Tip:
Highlight text to annotate it
X
Marin County, California, the second largest oyster producer in the state.
It's also home to a shrinking number of dairies that are finding it tough to cope with increasing
environmental regulations: Rules that protect the bay, and the oysters, from potentially
harmful runoff created by cows.
Back in the '50s there were well over 200 dairies in west Marin or Marin County, period.
Today there are 23 or 24 dairies.
And what do you attribute that to?
A lot of regulation.
Now those dairy farmers are teaming up with scientists from UC Cooperative Extension to
create solutions, like these sediment basins that trap water runoff at the dairy.
There the sediment can settle, and manure can settle and then all the nutrients and
pathogens that are attached to them are here in this kind of material rather than making
it all the way down to the creek.
And what flows to the creek eventually flows into the bay where water quality is closely
monitored.
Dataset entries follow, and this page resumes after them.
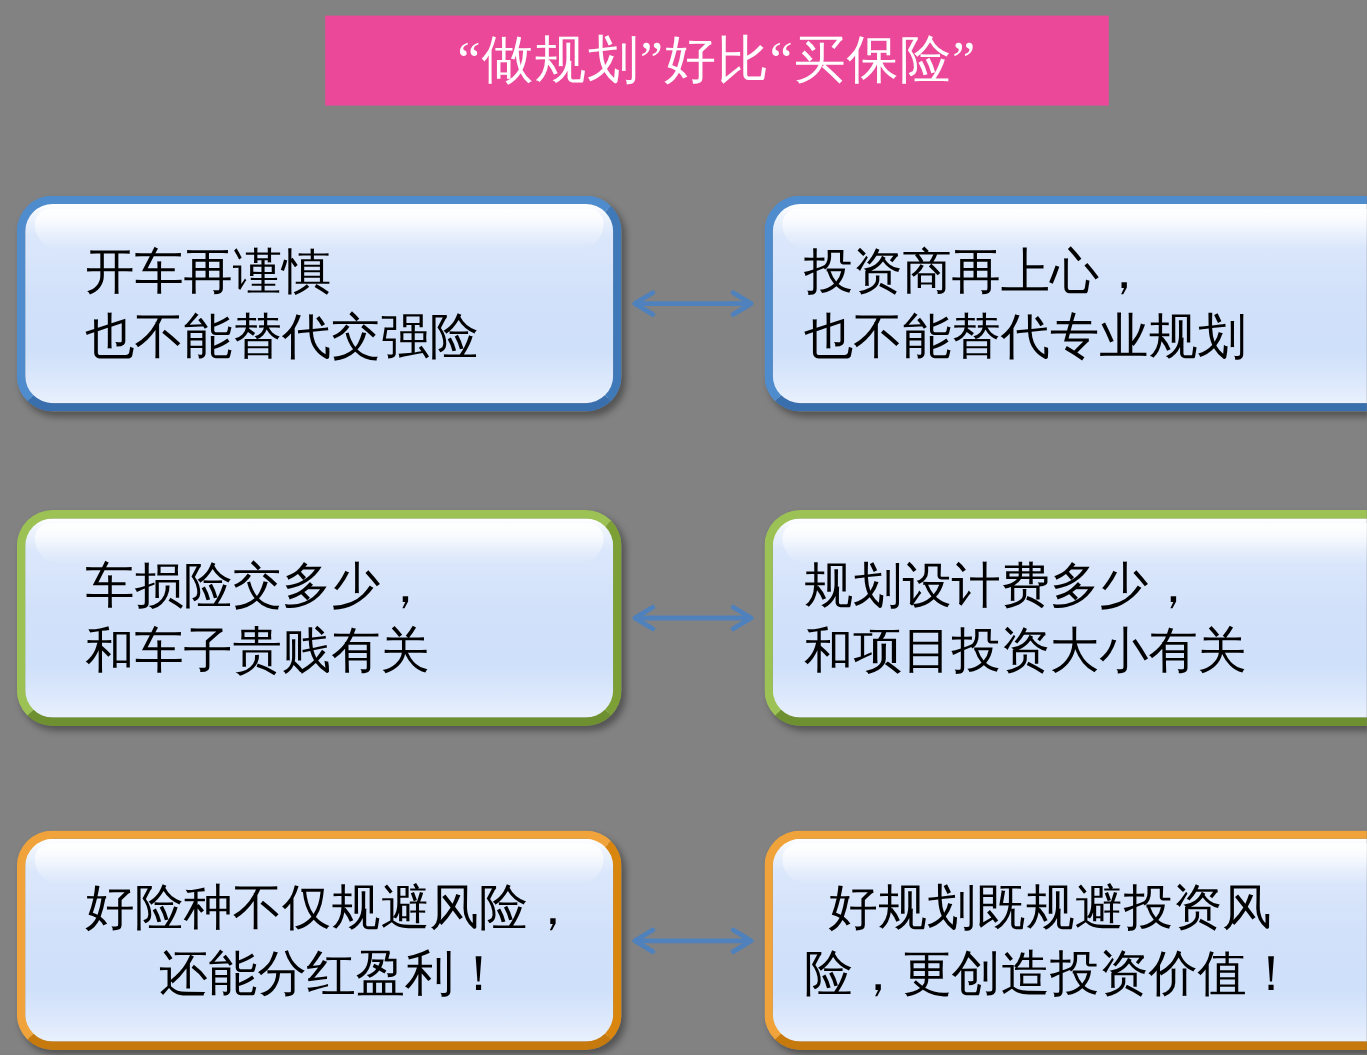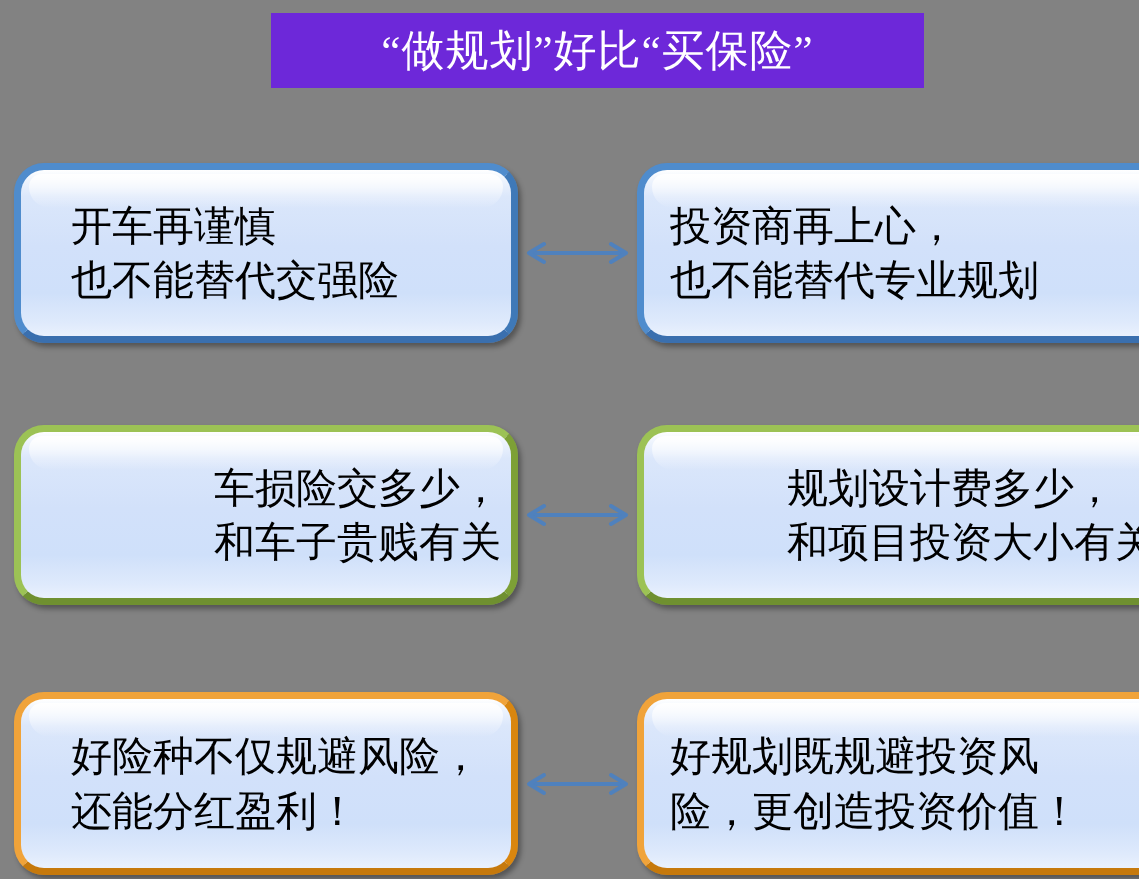--- a/index.html
+++ b/index.html
@@ -22,7 +22,7 @@
     top: 13px;
     width: 653px;
     height: 75px;
-    background: #6d28d9;
+    background: #ec4899;
     display: flex;
     align-items: center;
     justify-content: center;

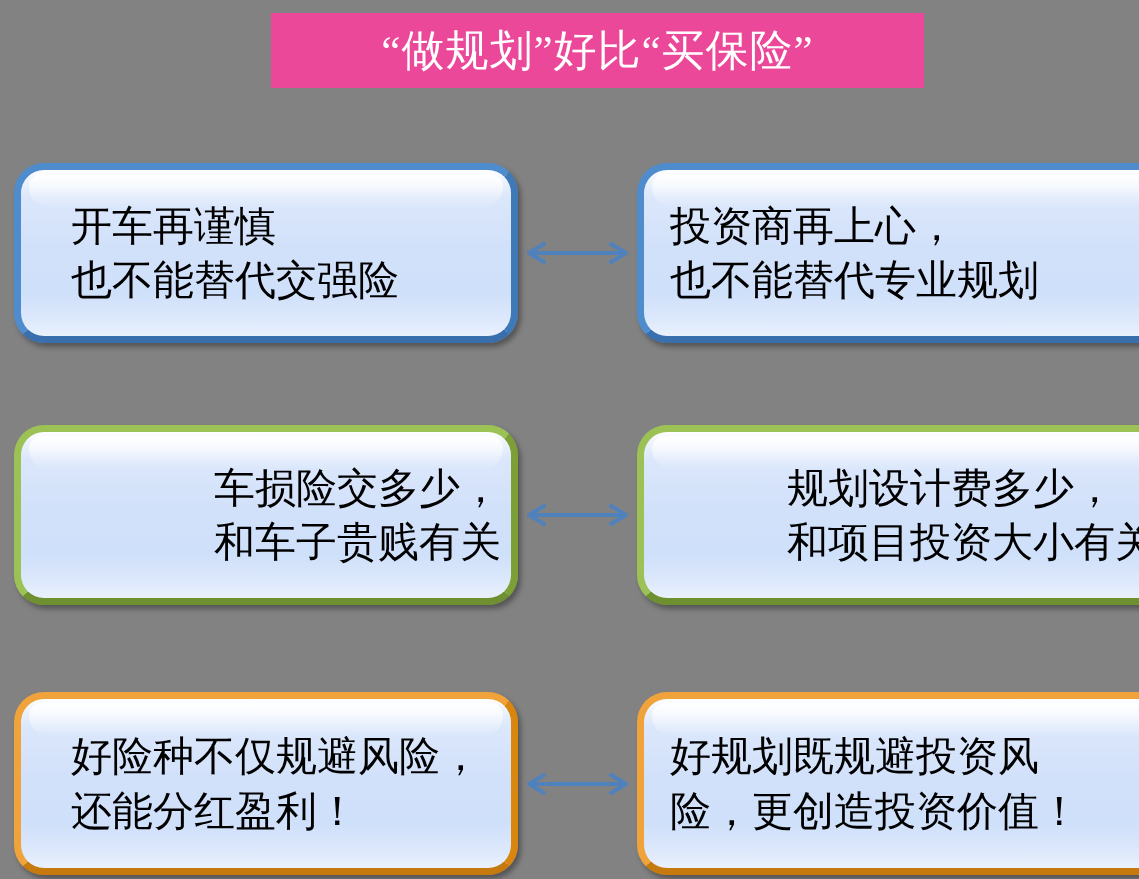--- a/index.html
+++ b/index.html
@@ -68,7 +68,7 @@
   .box.left  { left: 14px;  width: 504px; padding-left: 24px; }
   .box.right { left: 637px; width: 536px; }
   .row-1 .box { height: 180px; }
-  .row-2 .box { height: 180px; justify-content: flex-end; }
+  .row-2 .box { height: 180px; }
   .row-3 .box { height: 183px; }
When levels are too high, oyster farmers are unable to harvest — a problem
that used to create tension between these two important farming communities.
I think the dairymen understand that oyster farming is an important part of the community
and the economy here, and they like oysters, too, so I think they'd like to see us around.
And we buy their milk!
This area kind of from the top of the hill as you go down, this is our silage field.
This fifth-generation farmer admits it's the small steps and the big partnerships that
have meant growing harmony between dairy and oyster farmers. Both of whom are crucial to
the economy of Marin county and the future of farming.
These are all family-run farms and family-run oyster productions they're local business
folks and I'd just like to see that strength of that community maintained.
So seven generations in California, five generations in West Marin.
In Marin County, Kristen Simoes, for UC Davis.